だからいきなり後ろから肩を叩かれて、飛び上がるほどびっくりした。ひゃんって変な声出た。思わず口を掌で押さえて振り返ると、太陽くらい眩しい笑顔を嵐山准がそこにいた。まぶしっ……

「なまえ! 歩いているなんて珍しいな!」

「おう、嵐山、今日も眩しいな。たまにはまあおれも歩きますよ」

好きで歩いてるわけじゃねえけどな。
ニコニコ笑顔の嵐山は、暑さなんて感じないくらい輝かしかった。汗とかかいてなくねえ? やば、これがA級5位の実力……広報活動のお陰で汗をかかない方法でも取得してるのか? ぜひ教えてほしい。おれはもう汗だくだよ。

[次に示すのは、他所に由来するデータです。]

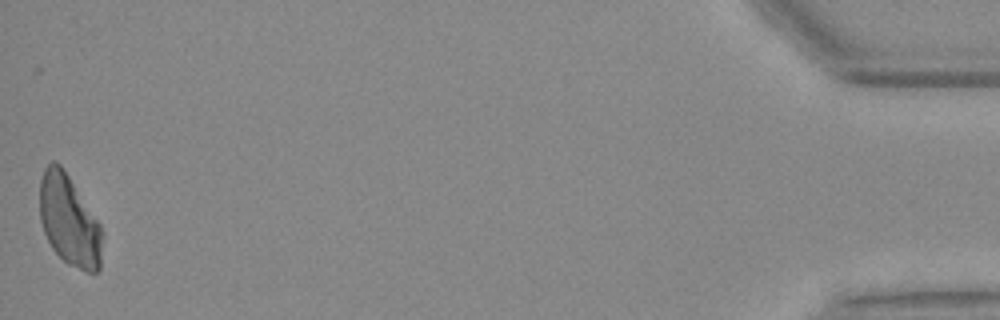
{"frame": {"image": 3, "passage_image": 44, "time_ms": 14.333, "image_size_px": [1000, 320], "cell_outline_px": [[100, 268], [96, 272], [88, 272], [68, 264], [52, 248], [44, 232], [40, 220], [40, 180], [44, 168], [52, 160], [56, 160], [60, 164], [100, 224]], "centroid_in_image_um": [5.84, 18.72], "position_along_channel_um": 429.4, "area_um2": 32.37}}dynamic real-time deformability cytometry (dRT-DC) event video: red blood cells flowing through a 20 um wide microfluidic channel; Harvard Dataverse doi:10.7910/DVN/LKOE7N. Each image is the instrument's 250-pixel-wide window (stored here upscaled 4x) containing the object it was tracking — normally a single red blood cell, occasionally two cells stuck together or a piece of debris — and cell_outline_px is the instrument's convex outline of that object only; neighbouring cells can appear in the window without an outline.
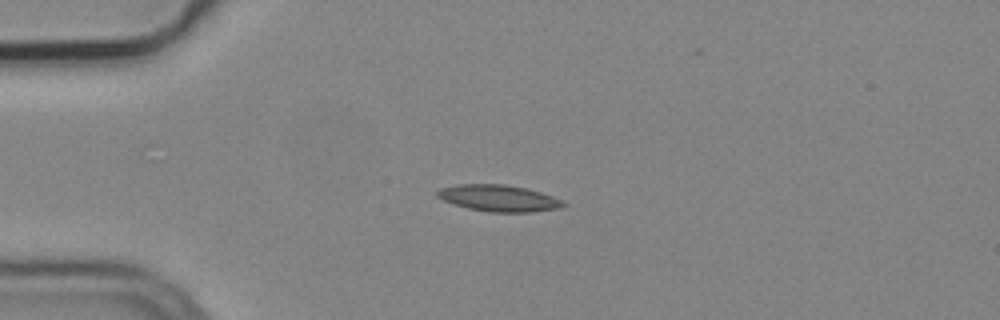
{"species": "common noctule bat (a hibernating species)", "species_latin": "Nyctalus noctula", "temperature_condition": "cold", "stored_images_in_passage": 7, "camera_frame_rate_fps": 3000, "um_per_image_px": 0.085, "animal": {"sex": "male", "body_mass_g": 19.2, "forearm_length_mm": 51.8}, "frame": {"image": 1, "passage_image": 2, "time_ms": 0.333, "image_size_px": [1000, 320], "cell_outline_px": [[568, 204], [556, 208], [532, 212], [488, 212], [468, 208], [452, 204], [436, 196], [436, 192], [440, 188], [460, 184], [504, 184], [524, 188], [540, 192], [552, 196]], "centroid_in_image_um": [42.34, 16.84], "position_along_channel_um": 42.7, "area_um2": 19.31}}
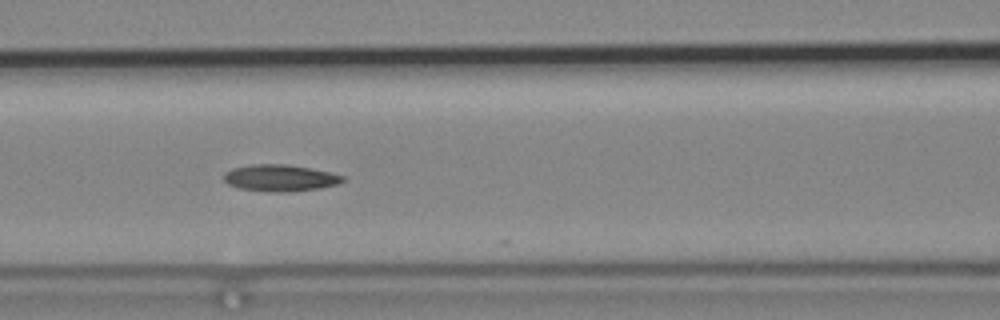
{"frame": {"image": 2, "passage_image": 5, "time_ms": 1.333, "image_size_px": [1000, 320], "cell_outline_px": [[344, 180], [340, 184], [320, 188], [288, 192], [276, 192], [240, 188], [228, 184], [224, 180], [224, 172], [232, 168], [252, 164], [288, 164], [312, 168], [344, 176]], "centroid_in_image_um": [23.82, 15.12], "position_along_channel_um": 142.8, "area_um2": 18.5}}
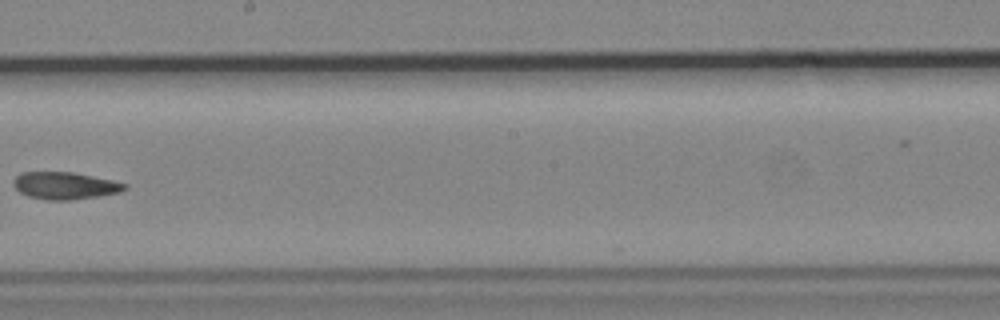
{"frame": {"image": 3, "passage_image": 7, "time_ms": 2.0, "image_size_px": [1000, 320], "cell_outline_px": [[128, 188], [120, 192], [100, 196], [68, 200], [48, 200], [28, 196], [20, 192], [12, 184], [12, 180], [20, 172], [72, 172], [112, 180], [128, 184]], "centroid_in_image_um": [5.51, 15.78], "position_along_channel_um": 242.7, "area_um2": 17.69}}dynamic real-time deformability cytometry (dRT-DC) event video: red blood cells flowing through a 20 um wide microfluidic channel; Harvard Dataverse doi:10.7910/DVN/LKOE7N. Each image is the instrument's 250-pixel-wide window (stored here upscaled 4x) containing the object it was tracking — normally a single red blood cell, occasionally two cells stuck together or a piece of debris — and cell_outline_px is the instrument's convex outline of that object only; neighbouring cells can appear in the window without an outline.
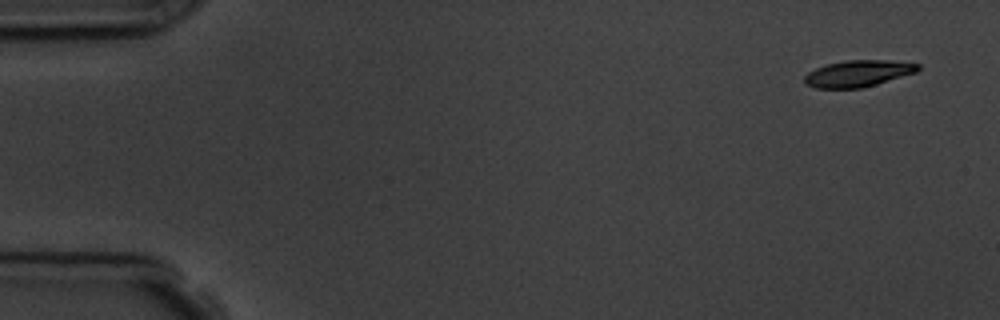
{"species": "common noctule bat (a hibernating species)", "species_latin": "Nyctalus noctula", "temperature_condition": "room temperature", "stored_images_in_passage": 6, "segment_of_instrument_passage": [2, 2], "camera_frame_rate_fps": 3000, "um_per_image_px": 0.085, "animal": {"sex": "male", "body_mass_g": 19.5, "forearm_length_mm": 54.6}, "frame": {"image": 1, "passage_image": 6, "time_ms": 5.667, "image_size_px": [1000, 320], "cell_outline_px": [[920, 68], [916, 72], [876, 84], [860, 88], [816, 88], [804, 84], [804, 76], [808, 72], [816, 68], [828, 64], [848, 60], [888, 60], [920, 64]], "centroid_in_image_um": [72.91, 6.25], "position_along_channel_um": 12.1, "area_um2": 17.4}}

「なまえは暑さに弱かっただろう? 大丈夫か? 声をかけても届いていないようだったが」

「え、ごめん。蝉の声がうるさくて全然聞こえてなかった」

「ああ、それもそうか。たしかにここは特にうるさいな」

嵐山が視線を横に向けて、つられておれもそっちを見る。視線の先には公園があって、さらにその奥には雑木林がある。公園もそこそこ植樹されていて、そりゃまあ蝉が大量にいるよな。宿木めっちゃあるもんな。ここから少し離れたとこに賑やかな繁華街があるけど、そこに蝉の安息地はおそらくない。だからあんまり蝉の声は聞こえない。こんだけ鳴いてるってことはここが安息地だ。クソい。やっぱ引っ越そうかな、でも繁華街近くは高いんだよなぁ。

ミーンミーンと相変わらず蝉はうるさい。暑さにも音にもやられてしまって、おれの歩く速度はひどく遅い。暑さを感じていないかのような嵐山は、すたすたと先に進んでいく。いや一緒に行こ☆とは言わんけど、声かけて来たからには置いてかないでくれよ……っておれが遅いだけか。

「なまえ!」

蝉の声にかき消されながら、それでも嵐山がおれを呼んだのがわかった。暑さに項垂れ、地面を見つめながら歩いていたおれは、ゆったりと頭をあげて嵐山へと視線を向ける。

「───!」

名前を呼ばれたのとは大きさの違う声で、嵐山が何か言っている。何を言ったのか、蝉がうるさすぎてまじで何も聞こえん。わかってないおれが首を傾げると、嵐山はそれでよかったらしく、満足そうな顔で笑っておれの元へと駆け寄った。

「暑いと疲れやすいんだろう? 早めに本部に行こう」

自然に手を引かれた。おれの手をぐいぐいと引っ張りながら先を進む嵐山の耳も首も赤い。後ろ姿しか見えてないけど、多分顔も赤いのかもしれない。
おれより嵐山のがやばくない? 熱中症か? なんて野暮なことは、言うつもりはなかった。思考能力低下してる頭が、嵐山が蝉の声に紛れさせながら何を言ったのか、今更理解したために、おれの顔も真っ赤になってるに違いないからだ。くそ、読唇術なんて身につけるもんじゃないな。

聞こえないように言ったからには、答えなんて求めてないんだろう。それでもおれは、嵐山の届く予定のなかった言葉に翻弄されてしまっている。
それもこれも全部、この暑さと蝉のうるせえ大合唱のせいだ。

弱りきった体に嵐山の歩幅での歩行はキツかったらしく、おれは本部にたどり着いた瞬間に崩れ去った。慌てまくって焦りまくる嵐山の声をBGMに、救護室にお姫様抱っこで運ばれたのは一生の不覚だ。勤務医には熱中症だと診断されたけど、たぶん知恵熱もあるんだろうな、なんて自己診断しながら、涼しいクーラーの中、本部の救護室のベッドで悶々とするのだった。